SOURCE DOCUMENT =>
----------------------------------------
Source: http://www.austlii.edu.au/au/cases/vic/VCAT/2015/201.html

10 Bolinda Street, Bentleigh East – Zoned Neighbourhood Residential – Construction of a two double storey dwellings above a basement level

The applicant pointed out that Council had incorrectly assessed the proposal against the Character Area 13 precinct and the review site is within Character Area 15 East Bentleigh, south of Centre Road.

Source: http://www.austlii.edu.au/au/cases/vic/VCAT/2015/199.html

THE AGE ARTICLE

Don’t give Victoria residents a bigger say – developers

Date: March 12, 2015 – 12:15AM

Residents should not be given a bigger say at Victoria’s planning tribunal because it would not be “fair”, according to a developer lobby group.

In a letter to the Premier and ministers, the Property Council’s Victorian executive director Jennifer Cunich said they opposed  “the Government’s plans to add additional weight to community opinion in regard to VCAT decision-making”.

“Such a move goes against the very basis of a just and fair legal system. We would consider any attempt to make such changes a fundamental deterioration of Victoria’s legal apparatus,” it said.

Labor has pledged to amend the Planning and Environment Act “so that, where appropriate, the Victorian Civil and Administrative Tribunal (VCAT) must take into account the extent of community opposition to planning proposals”.

“The changes would see significant community opposition – such as that in response to Tecoma McDonald’s or Prahran’s Orrong Rd Towers – formally taken into account,” Labor said in its election commitments.

Labor said the changes were not about appeasing a noisy minority and instead would give locals a fair hearing and recognise a community standing together.

James Larmour-Reid, from the Planning Institute, urged caution in relation to the proposed reforms.

“Community engagement is central to our planning system, but we need to make sure  that VCAT decisions are based on planning principles and policies,” he said.

While it was completely reasonable for the planning tribunal to take into account community sentiment, “sentiment alone cannot be allowed to drive the outcome”.

Opposition planning spokesman David Davis said the government’s promised tribunal changes were “light on detail”.

“What does it really mean and how will this actually operate?” he said.

“If the plan is to make the capacity of people to object more accessible in a reasonable way, we’re in favour of that,” he said.

The Property Council’s priorities letter also called on the government to sell Victoria’s share of the Snowy Mountain Hydro Scheme, old school sites and disused rail land to help fund new infrastructure.

It also calls for a flexible urban boundary – “a firm urban growth boundary will unnecessarily restrict supply” and calls on the government to continue support for the Victorian Energy Efficient Target Scheme to reduce energy bills and emissions.

Some of the former Coalition government’s planning actions were criticised in the letter.

“The former government’s decision to undertake rezoning prior to the release of the masterplan or vision for the precinct (Fishermans Bend) has caused widespread confusion and uncertainty,” the Property Council said.

On new housing zones, Ms Cunich said: “As they currently stand, the zones have caused much community angst, and will adversely affect Melbourne’s housing supply and affordability”.

Municipal housing targets should be set based on up-to-date population and demographic modelling.

A spokeswoman for planning minister Dick Wynne said: “The Andrews Labor Governnment promised it would give communities a fair go at VCAT, and this is what we will do.”
----------------------------------------
Collected data =>
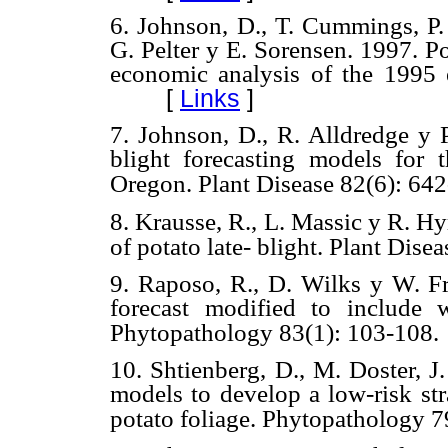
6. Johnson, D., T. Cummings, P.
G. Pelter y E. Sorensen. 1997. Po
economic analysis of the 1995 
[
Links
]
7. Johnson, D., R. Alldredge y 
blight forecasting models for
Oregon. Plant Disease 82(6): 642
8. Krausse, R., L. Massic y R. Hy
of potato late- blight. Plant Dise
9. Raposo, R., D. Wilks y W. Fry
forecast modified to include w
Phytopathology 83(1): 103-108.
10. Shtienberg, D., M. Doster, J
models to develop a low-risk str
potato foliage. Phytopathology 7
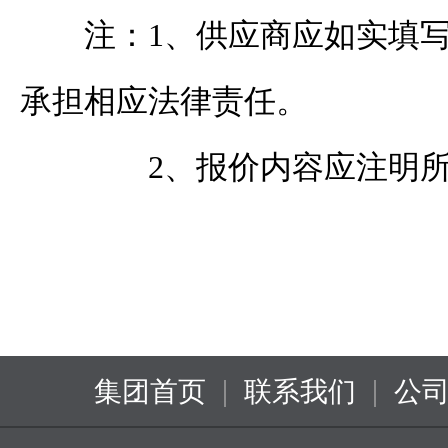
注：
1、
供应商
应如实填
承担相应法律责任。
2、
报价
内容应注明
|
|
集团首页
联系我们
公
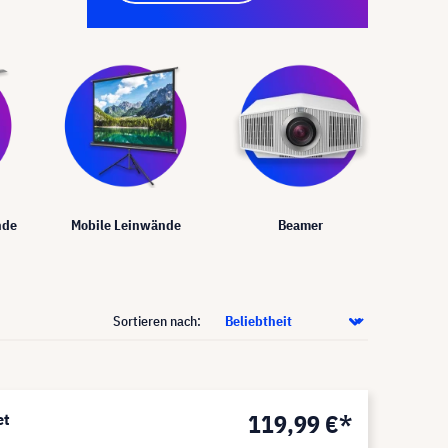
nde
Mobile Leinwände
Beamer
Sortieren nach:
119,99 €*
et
----------------------------------------
EXERCISE GOAL => Please print the stretch of the planning tribunal article from "Opposition planning spokesman" through "bills and emissions.", word for word. Rely only on the planning tribunal article for your answers.

RESPONSE AREA =>
Opposition planning spokesman David Davis said the government’s promised tribunal changes were “light on detail”.

“What does it really mean and how will this actually operate?” he said.

“If the plan is to make the capacity of people to object more accessible in a reasonable way, we’re in favour of that,” he said.

The Property Council’s priorities letter also called on the government to sell Victoria’s share of the Snowy Mountain Hydro Scheme, old school sites and disused rail land to help fund new infrastructure.

It also calls for a flexible urban boundary – “a firm urban growth boundary will unnecessarily restrict supply” and calls on the government to continue support for the Victorian Energy Efficient Target Scheme to reduce energy bills and emissions.